The numerical flux $F^{vw}_j$ is evaluated at the midpoint between $v$ and $w$ . Here we used the Rusanov flux which approximates the flux between $v$ and $w$ as

\[ \begin{split} D^{vw}_j F^{vw}_j = D^{vw}_j \left( F^v_j + F^w_j \right) + \left| D^{vw}_j \right| \lambda^{vw} \left( U^w - U^v \right) \end{split} \]

where $\lambda^{vw}=\max (\lambda_v, \lambda_w)$ is the maximum wavespeed, defined as

\[ \begin{split} \lambda_v = \left| u_j \frac{D^{vw}_j}{\left|D^{vw}_j\right|} \right| + c^v \end{split} \]

where $c^v$ is the speed of sound at vertex $v$ .

Solution reconstruction

The inputs to the flux function above are approximated using a piecewise limited solution reconstruction of the primitive variables. The reconstruction is performed component-wise for each edge $vw$ as follows:

\[ \begin{split} \hat{u}^v &= u^v + \frac{1}{4} \left[ (1-k) \phi(r^v) \delta_1 + (1+k)\phi\left(\frac{1}{r^v}\right)\delta_2 \right]\\ \hat{u}^w &= u^w - \frac{1}{4} \left[ (1-k) \phi(r^w) \delta_3 + (1+k)\phi\left(\frac{1}{r^w}\right)\delta_2 \right] \end{split} \]

with

\[ \begin{split} \delta_1 &= 2x_i^{vw} \frac{\partial u^v}{\partial x_i} - \delta_2 \\ \delta_2 &= u^w - u^v \\ \delta_3 &= 2x_i^{vw} \frac{\partial u^w}{\partial x_i} - \delta_2 \end{split} \]

where $x_i^{vw}=x_i^w - x_i^v$ and

\[ \begin{split} r^v &= \frac{\delta_2}{\delta_1} \\ r^w &= \frac{\delta_2}{\delta_3} \end{split} \]

This scheme corresponds to a piecewise linear reconstruction for $k=-1$ and a piecewise parabolic reconstruction for $k=1/3$ . The function $\phi$ can be any total variation diminishing limiter function. We use the Van Leer and minmod functions.

Time integration

The solution is advanced using a multi-stage explicit scheme of the form:

\[ \begin{split} U^{v,k} = U^{v,0} - \alpha^k \Delta t \cdot \left. \frac{\text{d}U^v}{\text{d}t}\right|^{k-1} \end{split} \]

where $k$ is the current stage, $m$ is the total number of stages, $\Delta t$ is the time step, and

\[ \begin{split} \alpha^k = \frac{1} {1+m-k} \end{split} \]

The explicit Euler time marching scheme is obtained for $m=1$ and the classical 2nd-order Runge-Kutta method is obtained with $m=2$ .

The global time step is obtained by finding the minimum value for all edges in the domain.
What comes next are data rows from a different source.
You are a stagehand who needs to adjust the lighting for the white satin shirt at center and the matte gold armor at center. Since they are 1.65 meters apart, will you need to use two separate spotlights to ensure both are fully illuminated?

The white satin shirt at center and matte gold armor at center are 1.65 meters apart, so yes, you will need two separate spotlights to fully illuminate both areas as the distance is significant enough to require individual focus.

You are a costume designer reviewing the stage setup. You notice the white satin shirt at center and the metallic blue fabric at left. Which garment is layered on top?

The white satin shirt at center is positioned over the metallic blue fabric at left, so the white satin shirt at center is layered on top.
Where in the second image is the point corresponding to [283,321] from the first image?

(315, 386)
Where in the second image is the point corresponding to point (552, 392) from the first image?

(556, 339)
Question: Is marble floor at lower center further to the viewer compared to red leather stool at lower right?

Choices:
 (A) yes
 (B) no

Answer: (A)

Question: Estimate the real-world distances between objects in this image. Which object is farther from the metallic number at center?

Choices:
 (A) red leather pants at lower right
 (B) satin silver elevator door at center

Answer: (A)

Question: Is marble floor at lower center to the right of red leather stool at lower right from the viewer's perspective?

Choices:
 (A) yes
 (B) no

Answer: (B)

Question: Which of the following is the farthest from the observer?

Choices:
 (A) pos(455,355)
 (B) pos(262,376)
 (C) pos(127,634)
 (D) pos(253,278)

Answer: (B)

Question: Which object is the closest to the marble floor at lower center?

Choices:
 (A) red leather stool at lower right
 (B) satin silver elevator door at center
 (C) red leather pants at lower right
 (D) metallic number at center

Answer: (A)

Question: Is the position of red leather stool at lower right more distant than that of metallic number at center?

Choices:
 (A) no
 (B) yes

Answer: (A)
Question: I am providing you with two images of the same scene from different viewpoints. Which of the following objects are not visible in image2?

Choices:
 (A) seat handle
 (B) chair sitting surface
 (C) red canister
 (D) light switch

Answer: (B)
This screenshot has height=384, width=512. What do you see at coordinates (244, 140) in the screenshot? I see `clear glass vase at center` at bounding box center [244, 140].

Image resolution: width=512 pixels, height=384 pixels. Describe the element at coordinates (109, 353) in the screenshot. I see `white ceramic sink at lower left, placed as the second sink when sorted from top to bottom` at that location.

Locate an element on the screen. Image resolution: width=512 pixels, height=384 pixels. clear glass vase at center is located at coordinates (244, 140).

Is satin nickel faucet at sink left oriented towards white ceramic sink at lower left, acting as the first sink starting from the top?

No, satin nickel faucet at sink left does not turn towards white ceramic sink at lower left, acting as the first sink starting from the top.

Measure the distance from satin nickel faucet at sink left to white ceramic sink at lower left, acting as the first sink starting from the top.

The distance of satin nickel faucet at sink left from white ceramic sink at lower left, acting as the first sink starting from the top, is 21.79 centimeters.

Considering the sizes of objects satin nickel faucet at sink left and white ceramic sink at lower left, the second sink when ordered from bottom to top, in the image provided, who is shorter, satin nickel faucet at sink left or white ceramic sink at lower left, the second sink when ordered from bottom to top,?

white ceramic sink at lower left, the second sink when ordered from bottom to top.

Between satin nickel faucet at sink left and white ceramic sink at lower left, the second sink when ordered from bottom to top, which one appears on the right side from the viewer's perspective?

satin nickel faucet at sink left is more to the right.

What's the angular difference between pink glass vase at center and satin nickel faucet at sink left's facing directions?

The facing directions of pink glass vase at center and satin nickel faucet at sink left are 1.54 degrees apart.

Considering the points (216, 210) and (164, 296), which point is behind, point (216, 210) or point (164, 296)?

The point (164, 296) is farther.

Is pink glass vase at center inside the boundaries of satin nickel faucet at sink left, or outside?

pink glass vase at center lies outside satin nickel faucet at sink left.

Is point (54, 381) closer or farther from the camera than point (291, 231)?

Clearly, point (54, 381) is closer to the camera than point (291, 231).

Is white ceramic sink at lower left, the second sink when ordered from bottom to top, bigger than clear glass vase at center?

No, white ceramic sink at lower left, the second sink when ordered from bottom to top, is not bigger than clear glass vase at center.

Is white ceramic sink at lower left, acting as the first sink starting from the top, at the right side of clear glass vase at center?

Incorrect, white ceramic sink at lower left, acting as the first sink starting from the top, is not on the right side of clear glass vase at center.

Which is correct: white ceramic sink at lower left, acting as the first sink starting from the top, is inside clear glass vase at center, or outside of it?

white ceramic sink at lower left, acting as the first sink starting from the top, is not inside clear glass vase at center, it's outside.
The time step for an edge $vw$ is calculated as

\[ \begin{split} \Delta t^{vw} = \frac{\text{C}l^{vw}}{\lambda^{vw}} \end{split} \]

where $\text{C} \leq 1$ is the Courant number, and $l^{vw}$ is the legnth of an edge $vw$ . The global time step is thus

\[ \begin{split} \Delta t = \min_{\forall vw} \left( \Delta t^{vw} \right). \end{split} \]

Example setup, run, and solution

For an example test set up see the page on steady-state solution of transconic flow around an F16. For other examples, see Inciter papers.